En las últimas elecciones presidenciales, en las que Donald Trump terminó imponiéndose, paradójicamente perdió el que más votos cosechó a nivel nacional. Esto es, Hillary Clinton, quien no llegó a la Presidencia pese a sacar unos 2,8 millones de votos más que Trump: 65.844.954 para Clinton, frente a 62.979.879 del magnate neoyorquino. ¿Es posible hablar de democracia cuando un candidato pierde la elección pese a tener casi tres millones de votos más que su rival?

El caso de Hillary Clinton no es el primero. Hubo otras cuatro ocasiones en las que un candidato presidencial ganó el voto popular, pero resultó derrotado en el Colegio Electoral. En el año 2000 le pasó al demócrata Al Gore, cuando perdió la Presidencia ante George W. Bush, pese a superarlo en más de 500.000 votos. 

Según los sondeos, la gran mayoría de los y las estadounidenses están a favor de adoptar el sistema de elección presidencial directa, pero es bastante improbable que el país gire hacia ese modelo en el corto plazo. Pasaron 86 años desde la última vez que el tema fue debatido en el Congreso, en 1934, y la propuesta fue rechazada por apenas dos votos.

En la mayoría de los países los días de votación suelen ser especiales. Por norma general, los comicios se realizan un domingo, un día donde la gente no trabaja y puede dedicarse al derecho cívico, donde en las vísperas se prohíbe la venta de alcohol, las fiestas y se despliegan a las fuerzas de seguridad para resguardar los centros de votación. En Estados Unidos la cuestión no es tan así. Una de las claves de esta peculiar democracia es que votan los martes, día laboral. Que se vote un día laborable, según dicen algunos politólogos, podría beneficiar a los republicanos. Según el Pew Research Center, en las elecciones de 2016, el 55% de los abstencionistas en esos comicios eran más cercanos a votar por el Partido Demócrata, mientras que 41% se ubicaban más cercanos al Partido Republicano. También, quienes no votaron en esa elección eran más diversos desde el punto de vista racial (48% no eran blancos), contaban con menores ingresos económicos y carecían de educación universitaria.
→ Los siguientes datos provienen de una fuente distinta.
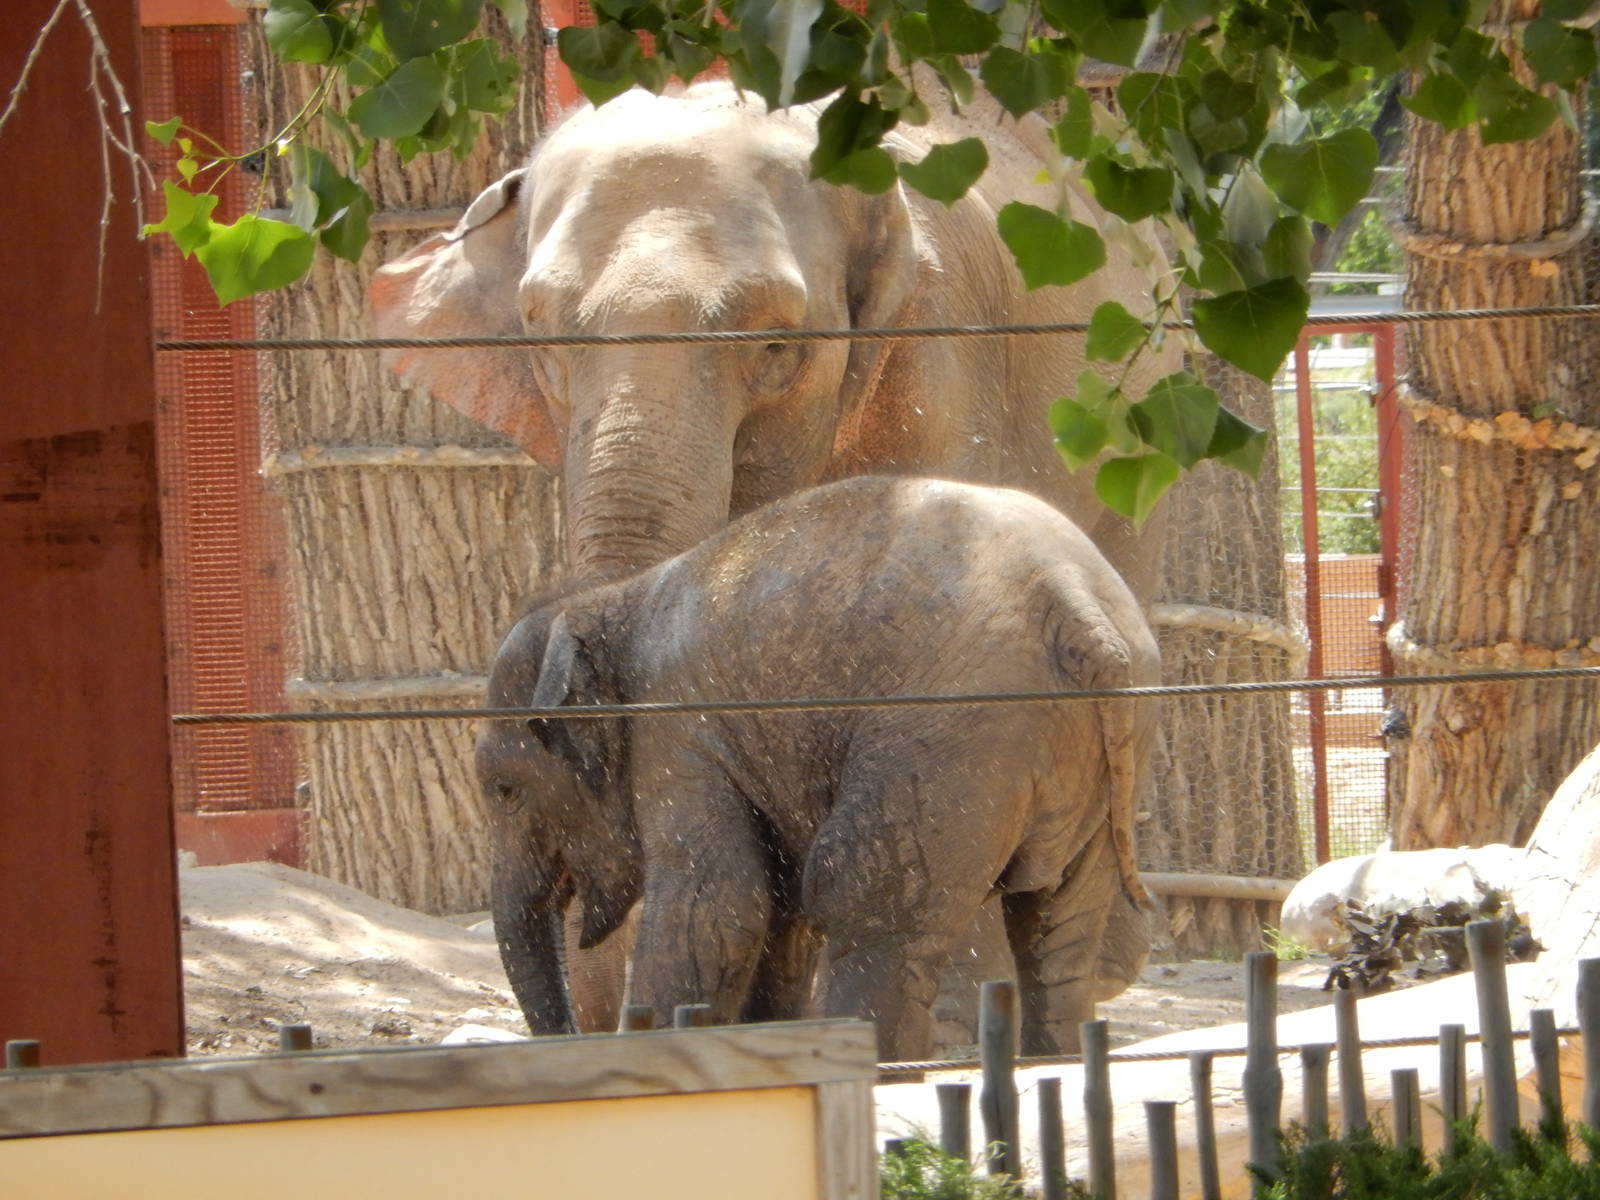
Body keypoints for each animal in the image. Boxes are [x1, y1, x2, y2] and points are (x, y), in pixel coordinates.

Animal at [475, 476, 1160, 1060]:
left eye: (504, 790)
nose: (565, 1040)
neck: (607, 601)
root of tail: (1078, 607)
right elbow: (778, 911)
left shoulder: (678, 733)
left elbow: (714, 911)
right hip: (1090, 756)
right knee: (1057, 926)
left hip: (953, 732)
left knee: (861, 891)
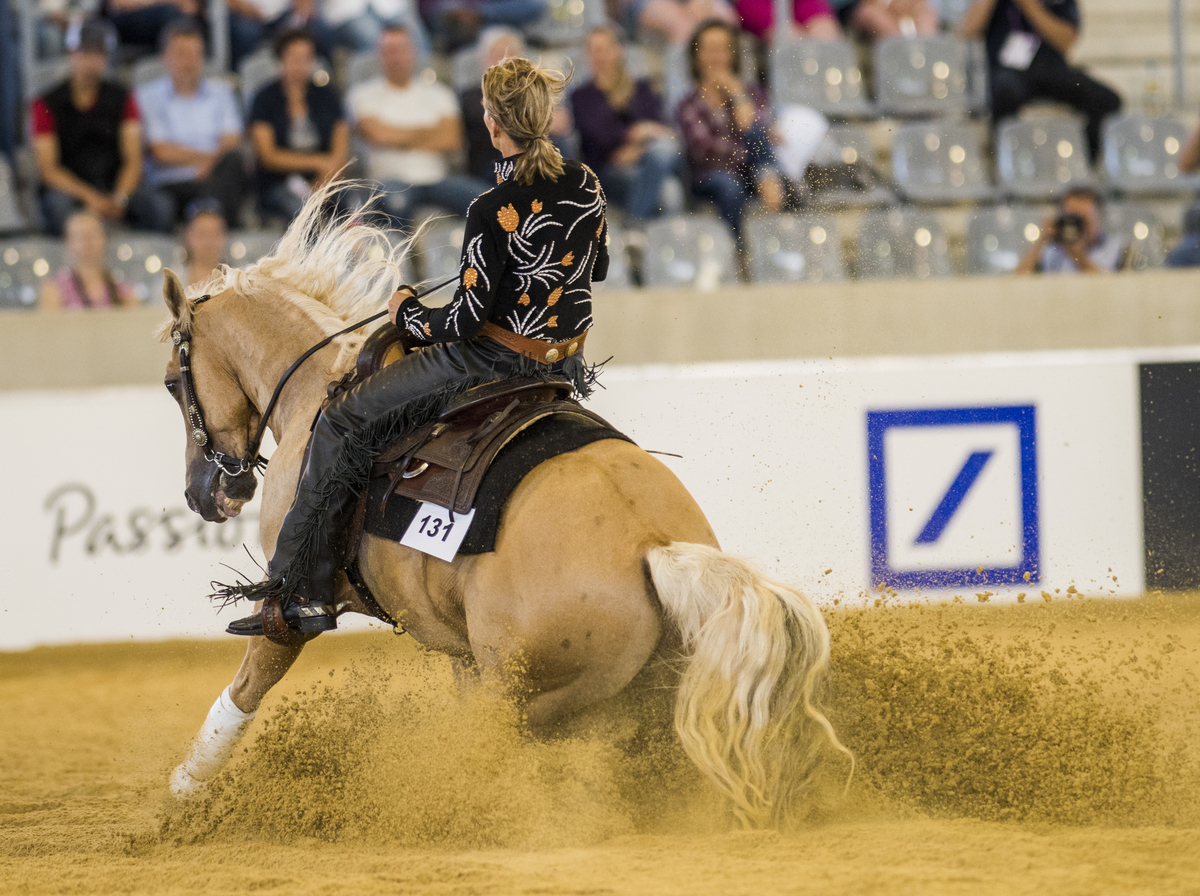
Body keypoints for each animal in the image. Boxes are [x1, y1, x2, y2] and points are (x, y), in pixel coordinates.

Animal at [161, 185, 849, 828]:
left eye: (171, 382)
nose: (207, 492)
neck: (314, 390)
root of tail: (654, 545)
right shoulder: (461, 652)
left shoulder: (293, 606)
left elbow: (243, 692)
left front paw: (179, 799)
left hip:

Esto de votar un día hábil afecta directamente a la tasa de participación y a la democracia en general porque no todos los trabajadores pueden ausentarse para ir a sufragar. Además de ser un día martes, la elección siempre se desarrolla en noviembre: el primer martes después del primer lunes de noviembre. Se escogió ese mes por estar entre el fin de la cosecha y la llegada del frío del invierno boreal.

Un paso previo para poder votar es registrarse, que es una instancia obligatoria y necesaria para poder votar. El trámite no es una transacción rápida y directa, sino engorrosa y compleja, y los requisitos cambian según el Estado en el que se tenga el domicilio. El resultado de este sistema de registro (calificado de poco preciso, caro e ineficiente” por el centro Pew) es que un 24% de la población en edad para votar (más de 50 millones de personas) continúa sin estar registrada y sin poder participar en las elecciones.

Se glorifica la fortaleza democrática, pero están lejos los estatutos más elementales de una democracia real y coherente.